Original post by TheWrongProphetAfter pretty much bottling up for months on end, feeling trapped, anxious and borderline depressed at times (Not to say I've not experienced happiness or enjoyed aspects of the past year) I've resorted to posting to TSR to obtain outside perspectives on everything, in addition to feedback from those close to me. Just to make a collective/informed decision which is still ultimately determined by myself.
Breakdown:
- University undergraduate at a respectable Russell group University studying Business and Management approaching end of first year (An amazing opportunity for which I'm forever thankful)
- Currently, course performance has exhibited adequate summative and formative assignment results I guess (Excluding a slight hiccup with one particular assignment)
- Thought my research for Universities was organized, cohesive and greatly informed with assistance from sixth-form (However, limited due to living in Hong Kong, therefore missing open days due to sixth-form attendance and expensiveness of flights). I don't know if any amount of online research can form the best framework for decision-making upon reflection.
- First end of year exams approaching
- Achieved acceptable international A-level grades (Studied English, Maths, D&T, EPQ, AS Chemistry) in Hong Kong
- UK nationality (Male, 18), went from public school at primary to living in Hong Kong for high-school & A-Level education. Family since emigrated again to Australia. Honored and humbled to have had such a privileged lifestyle, especially with respect to those much less fortunate.
- Previously fairly motivated and hard-working student, now struggling on both fronts and just constantly feeling isolated, a bit useless, aimless and unfulfilled with my accomplishments and current life. Ultimately, an inferiority complex stemming from pressure of achieving status, economical security and deteriorating self-worth. Obviously a universal issue to a certain degree, however, I've come to realize a pursuit of happiness is central to my life. Just think I allowed a materialistic and elitist mindset brainwash my outlook.
- Subsequently, although elements of my course are interesting (There's no significant connection or aspiration to succeed, only a fear of avoiding failure) , upon reflection there's a distinct pattern linking to dimensions I loved about English literature and my heart belongs in Australia with my family (Not saying the independence of University and social life have been bad at all - I've actually enjoyed both most of the time)
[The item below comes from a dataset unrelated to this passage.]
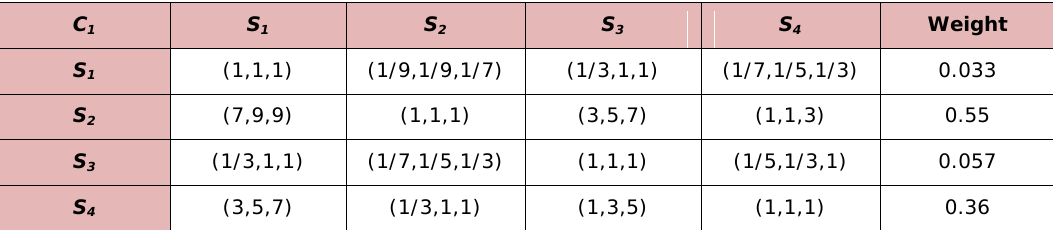
Table 3. “Fuzzy comparison matrix of the sub-criteria with respect to content quality”.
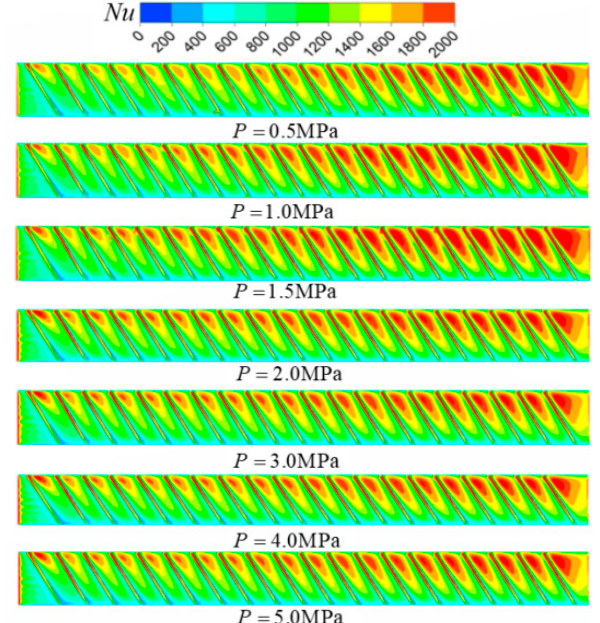
Figure 11. Variation in the Nusselt number distribution of the mist / steam cooling channel with the operating pressure.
- I understand the consequences of the magnitude of such a decision (Perhaps deemed a bit ill-advised and nonsensical by some) regarding a potentially wasted year (Nonetheless, the amount I've learnt is surreal), the wasted money on a year of domestic study (A burden for myself to bare) and international fees, in addition to the big fear of "What If?" (Maybe It'd be a massive mistake regretted in the future).
- There's only really one place I'd really dream of going to at the moment for a course for English/Psychology in South Australia (Closer to my parents and much younger siblings)
There's probably a lot of details I've missed so feel free to give any insight or perspective and ask any questions. I know I won't find the ultimate answer to my problems here, but respect and appreciate any feedback nonetheless. I am who I am. Cheers folks.